• What needs to be done:
Reproduce the lines below, changing "top-left" to "upper-left" and keeping everything else identical. Omit the pictures from your answer.

Collected data
..........

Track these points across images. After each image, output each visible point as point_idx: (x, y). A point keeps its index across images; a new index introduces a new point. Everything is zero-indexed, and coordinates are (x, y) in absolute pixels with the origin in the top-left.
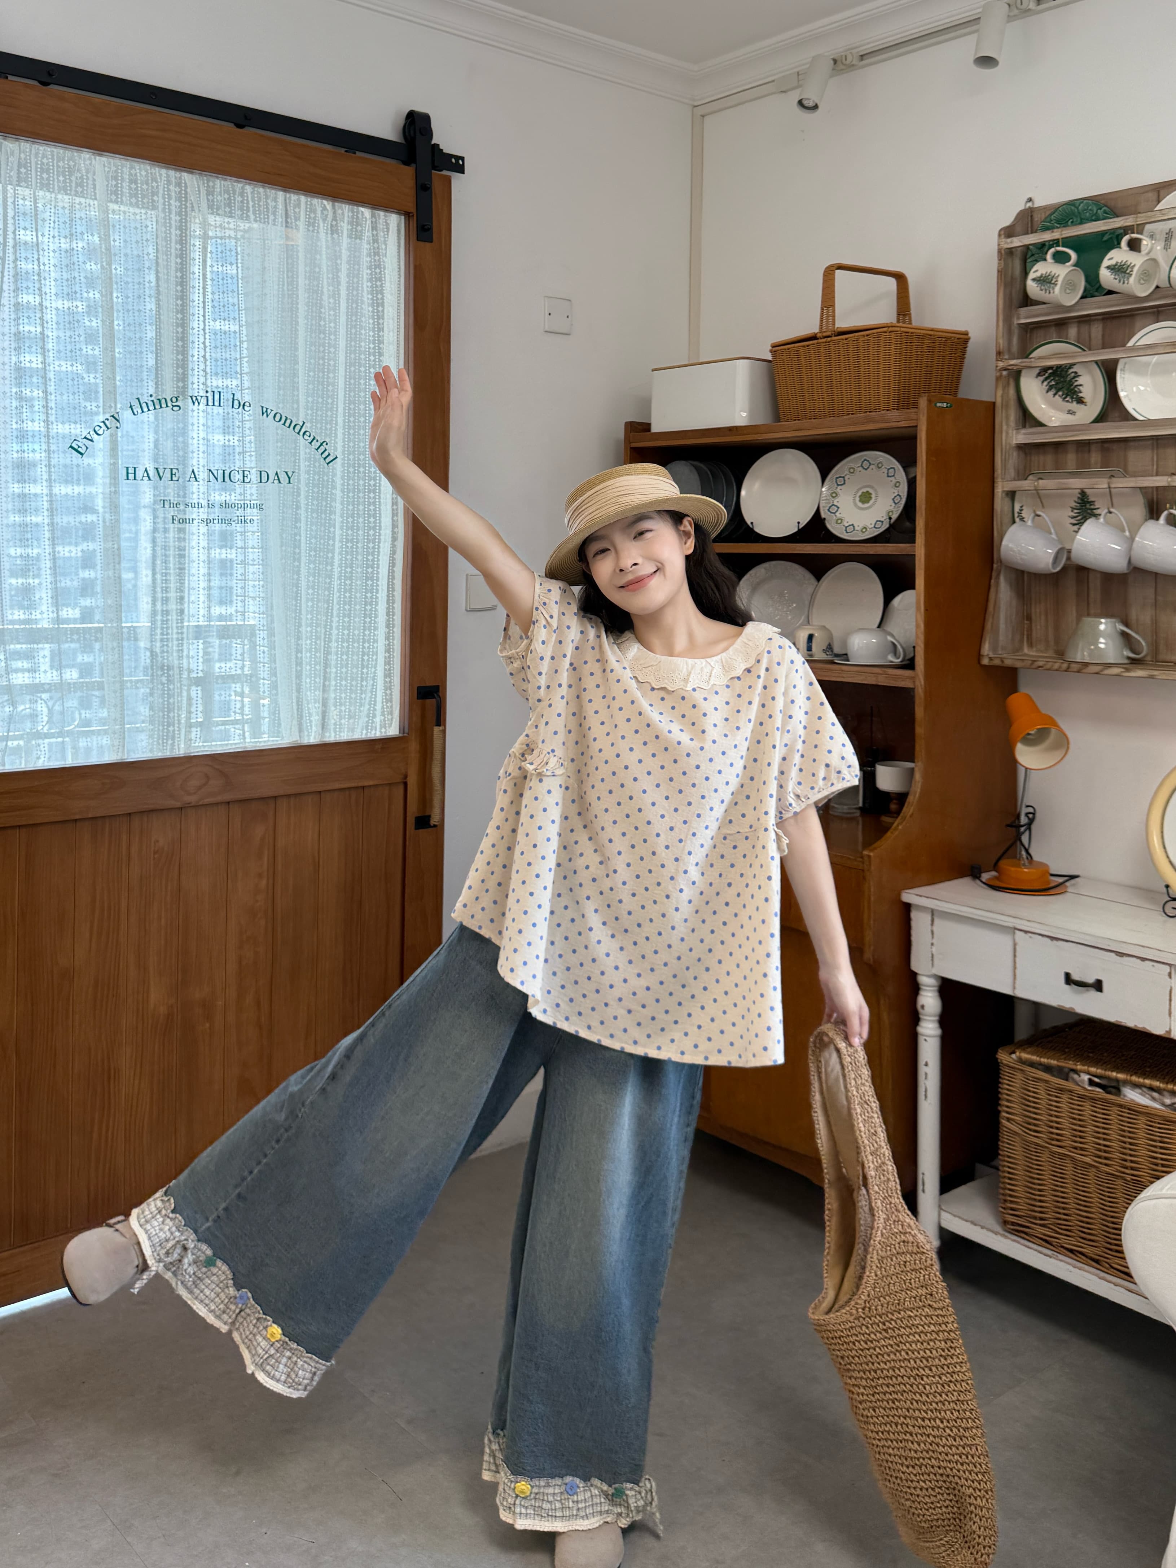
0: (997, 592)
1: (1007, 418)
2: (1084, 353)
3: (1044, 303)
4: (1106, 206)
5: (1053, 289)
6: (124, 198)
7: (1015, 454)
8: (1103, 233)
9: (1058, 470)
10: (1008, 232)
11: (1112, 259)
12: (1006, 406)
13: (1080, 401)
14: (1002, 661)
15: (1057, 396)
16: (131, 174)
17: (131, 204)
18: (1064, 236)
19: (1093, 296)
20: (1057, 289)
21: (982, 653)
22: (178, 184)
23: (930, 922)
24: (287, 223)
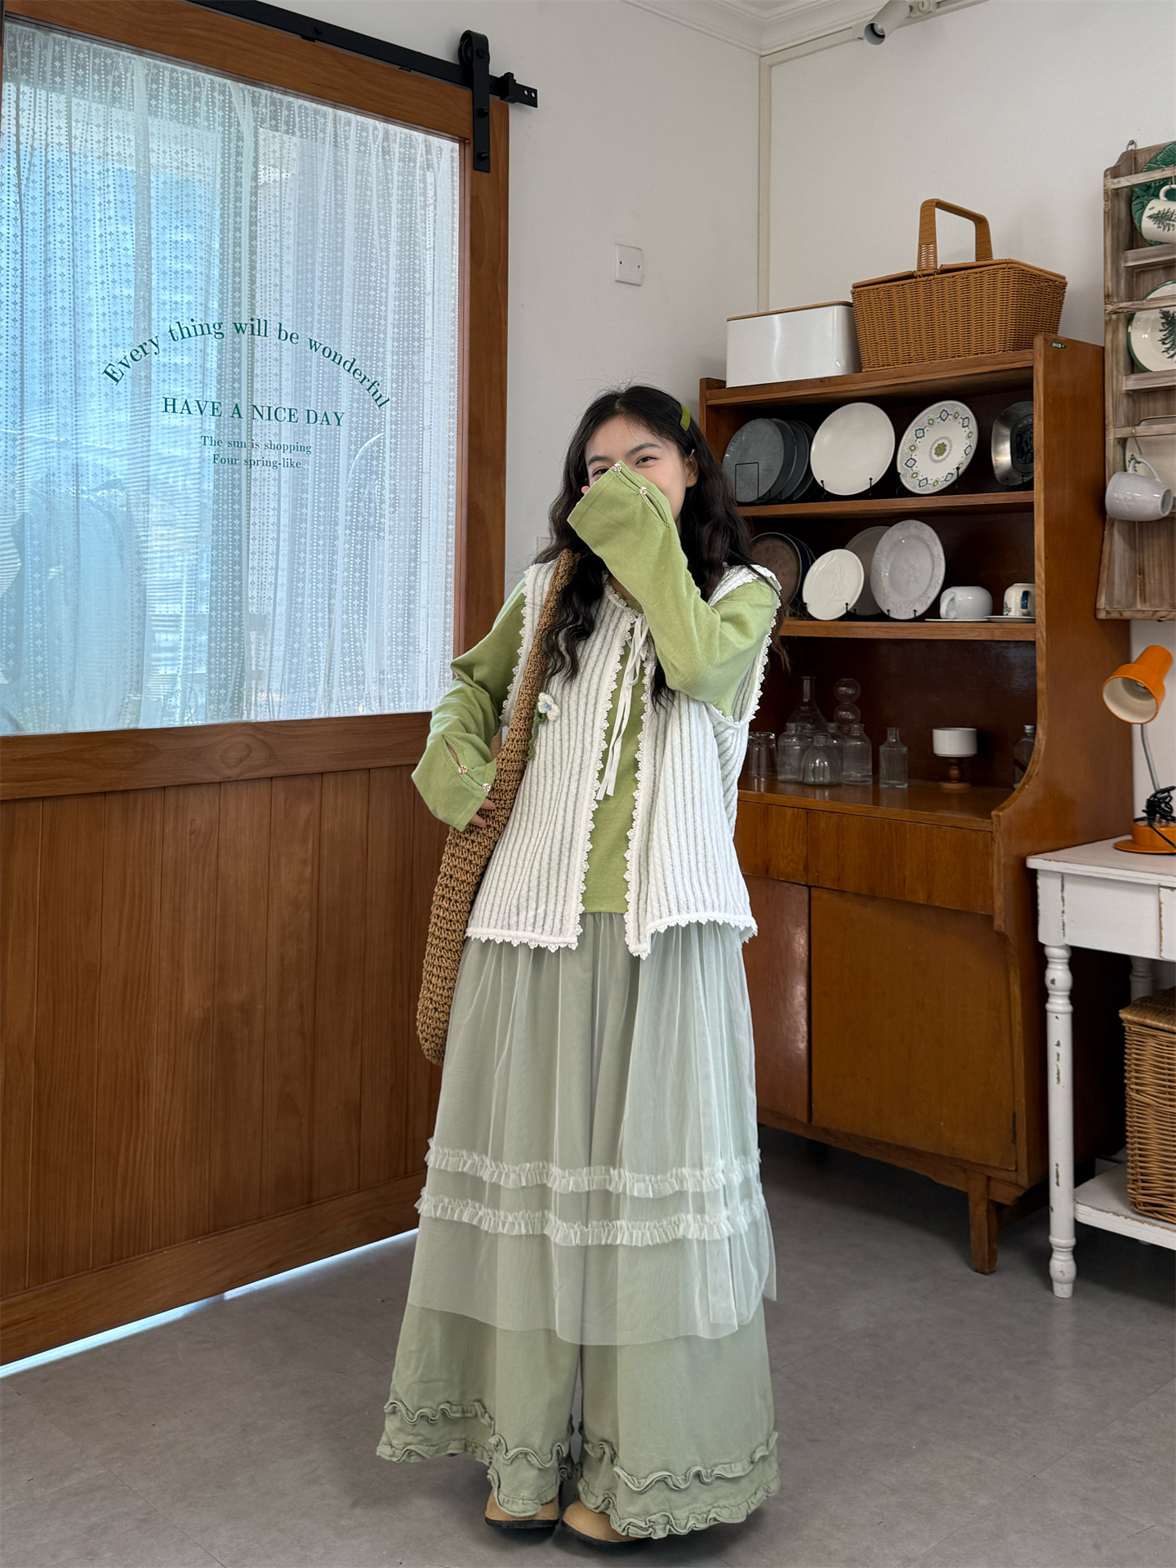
0: (1111, 546)
7: (1125, 400)
10: (1113, 173)
12: (1115, 351)
14: (1117, 615)
16: (171, 77)
21: (1098, 606)
22: (222, 92)
23: (1060, 888)
24: (336, 141)
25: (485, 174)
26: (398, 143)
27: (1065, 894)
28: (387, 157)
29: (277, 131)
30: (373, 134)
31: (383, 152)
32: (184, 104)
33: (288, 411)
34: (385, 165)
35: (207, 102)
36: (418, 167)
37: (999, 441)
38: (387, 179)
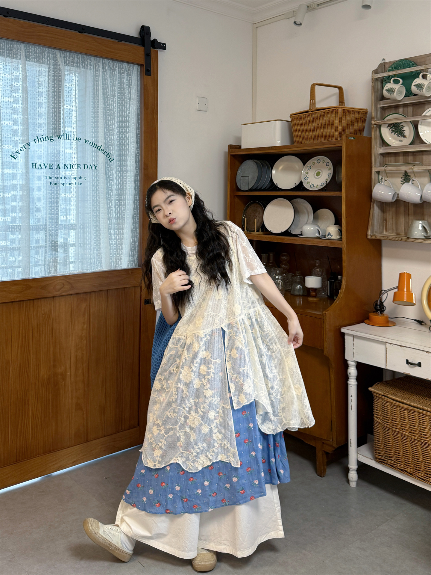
0: (373, 210)
1: (376, 143)
2: (405, 118)
3: (390, 99)
4: (413, 62)
5: (393, 94)
6: (32, 60)
7: (379, 157)
8: (412, 72)
9: (396, 163)
10: (376, 72)
11: (416, 82)
12: (376, 138)
13: (404, 136)
14: (376, 237)
15: (395, 135)
16: (34, 50)
17: (34, 61)
18: (397, 73)
19: (409, 96)
20: (395, 93)
21: (368, 234)
22: (53, 54)
23: (353, 340)
24: (96, 68)
25: (149, 76)
26: (118, 67)
27: (354, 342)
28: (113, 73)
29: (73, 66)
30: (108, 64)
31: (112, 71)
32: (39, 59)
33: (77, 165)
34: (113, 76)
35: (47, 58)
38: (113, 81)
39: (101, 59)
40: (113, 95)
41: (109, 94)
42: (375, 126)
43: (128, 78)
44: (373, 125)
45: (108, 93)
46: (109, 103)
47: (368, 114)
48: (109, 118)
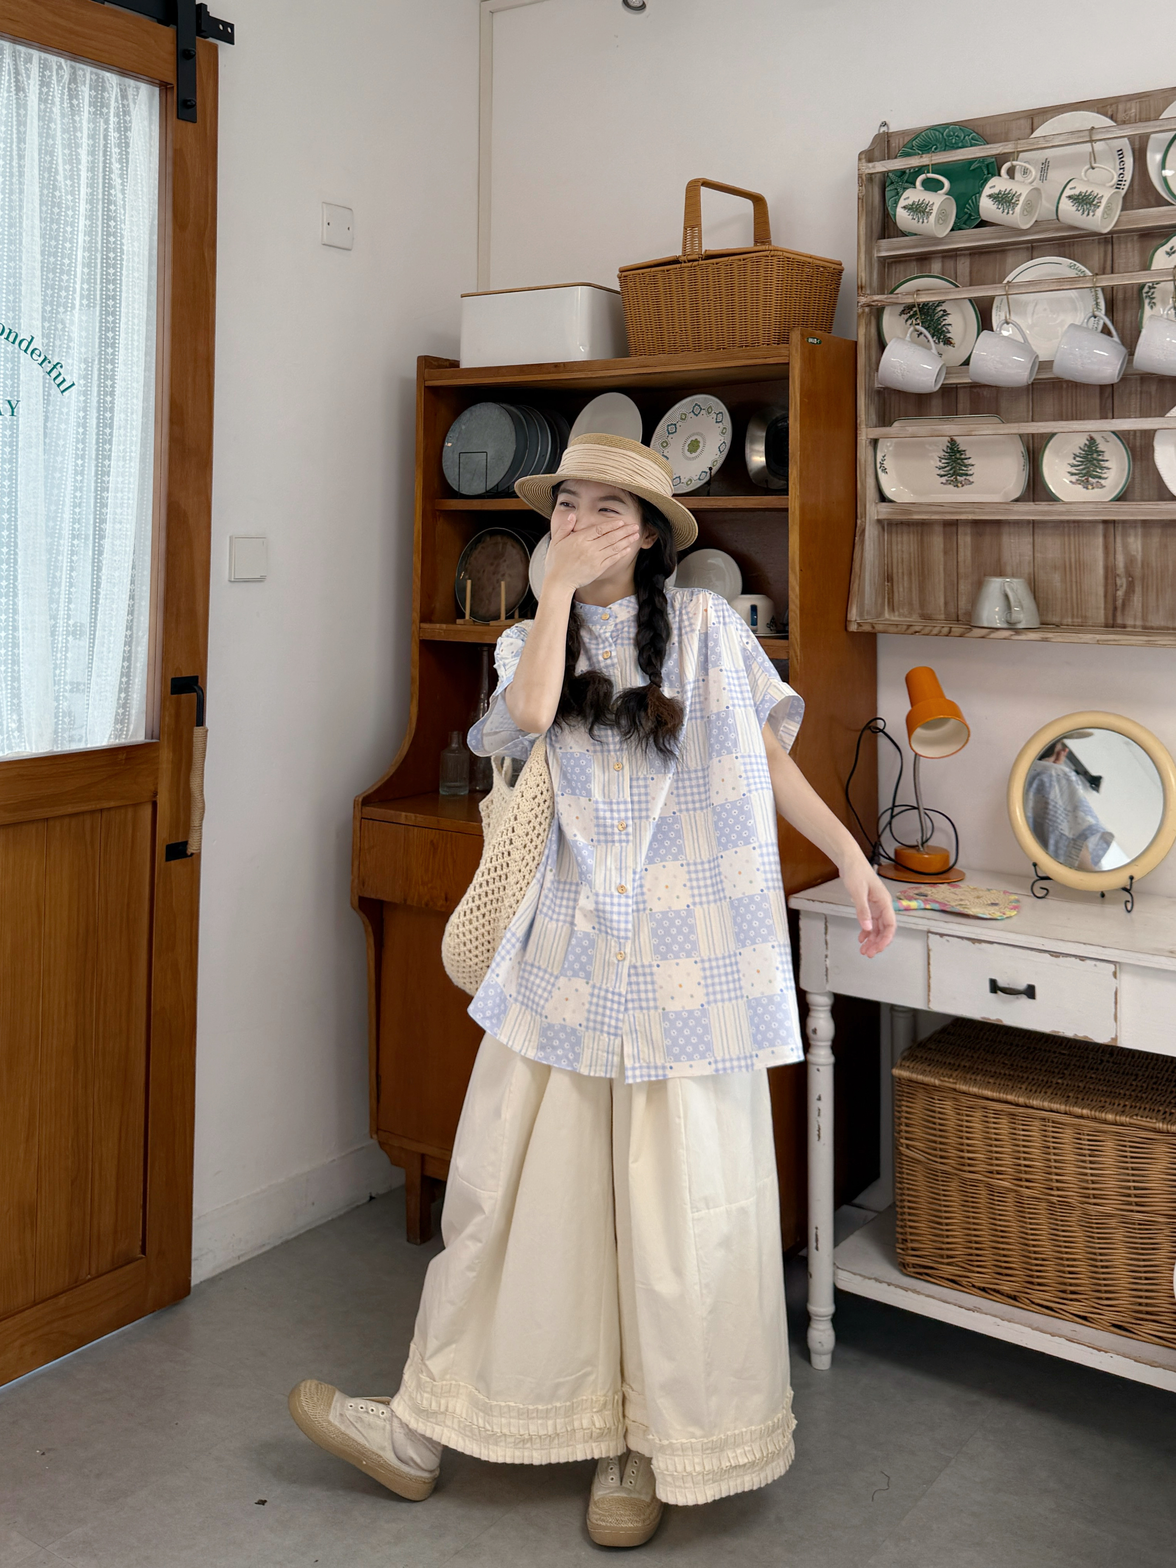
0: (862, 551)
1: (870, 359)
2: (957, 289)
3: (904, 234)
4: (974, 132)
5: (927, 218)
7: (876, 398)
8: (971, 162)
9: (924, 416)
10: (868, 157)
12: (867, 346)
13: (948, 342)
18: (933, 162)
19: (963, 228)
20: (931, 219)
21: (849, 618)
23: (823, 931)
24: (17, 81)
25: (190, 125)
26: (87, 86)
27: (828, 937)
28: (75, 101)
30: (58, 74)
31: (69, 95)
34: (72, 111)
36: (112, 114)
37: (753, 442)
38: (75, 127)
39: (36, 54)
40: (74, 176)
41: (60, 169)
42: (867, 309)
43: (119, 123)
44: (862, 306)
45: (57, 164)
46: (60, 197)
47: (844, 273)
48: (56, 247)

..........

• Reply to the exercise:
Track these points across images. After each image, output each visible point as point_idx: (x, y). A point keeps its index across images; a new index introduces a new point. Everything is zero-indexed, and coordinates are (x, y) in absolute pixels with the origin in the upper-left.
0: (997, 592)
1: (1007, 418)
2: (1084, 353)
3: (1044, 303)
4: (1106, 206)
5: (1053, 289)
6: (124, 198)
7: (1015, 454)
8: (1103, 233)
9: (1058, 470)
10: (1008, 232)
11: (1112, 259)
12: (1006, 406)
13: (1080, 401)
14: (1002, 661)
15: (1057, 396)
16: (131, 174)
17: (131, 204)
18: (1064, 236)
19: (1093, 296)
20: (1057, 289)
21: (982, 653)
22: (178, 184)
23: (930, 922)
24: (287, 223)
0: (1111, 546)
7: (1125, 400)
10: (1113, 173)
12: (1115, 351)
14: (1117, 615)
16: (171, 77)
21: (1098, 606)
22: (222, 92)
23: (1060, 888)
24: (336, 141)
25: (485, 174)
26: (398, 143)
27: (1065, 894)
28: (387, 157)
29: (277, 131)
30: (373, 134)
31: (383, 152)
32: (184, 104)
33: (288, 411)
34: (385, 165)
35: (207, 102)
36: (418, 167)
37: (999, 441)
38: (387, 179)
0: (373, 210)
1: (376, 143)
2: (405, 118)
3: (390, 99)
4: (413, 62)
5: (393, 94)
6: (32, 60)
7: (379, 157)
8: (412, 72)
9: (396, 163)
10: (376, 72)
11: (416, 82)
12: (376, 138)
13: (404, 136)
14: (376, 237)
15: (395, 135)
16: (34, 50)
17: (34, 61)
18: (397, 73)
19: (409, 96)
20: (395, 93)
21: (368, 234)
22: (53, 54)
23: (353, 340)
24: (96, 68)
25: (149, 76)
26: (118, 67)
27: (354, 342)
28: (113, 73)
29: (73, 66)
30: (108, 64)
31: (112, 71)
32: (39, 59)
33: (77, 165)
34: (113, 76)
35: (47, 58)
38: (113, 81)
39: (101, 59)
40: (113, 95)
41: (109, 94)
42: (375, 126)
43: (128, 78)
44: (373, 125)
45: (108, 93)
46: (109, 103)
47: (368, 114)
48: (109, 118)
0: (862, 551)
1: (870, 359)
2: (957, 289)
3: (904, 234)
4: (974, 132)
5: (927, 218)
7: (876, 398)
8: (971, 162)
9: (924, 416)
10: (868, 157)
12: (867, 346)
13: (948, 342)
18: (933, 162)
19: (963, 228)
20: (931, 219)
21: (849, 618)
23: (823, 931)
24: (17, 81)
25: (190, 125)
26: (87, 86)
27: (828, 937)
28: (75, 101)
30: (58, 74)
31: (69, 95)
34: (72, 111)
36: (112, 114)
37: (753, 442)
38: (75, 127)
39: (36, 54)
40: (74, 176)
41: (60, 169)
42: (867, 309)
43: (119, 123)
44: (862, 306)
45: (57, 164)
46: (60, 197)
47: (844, 273)
48: (56, 247)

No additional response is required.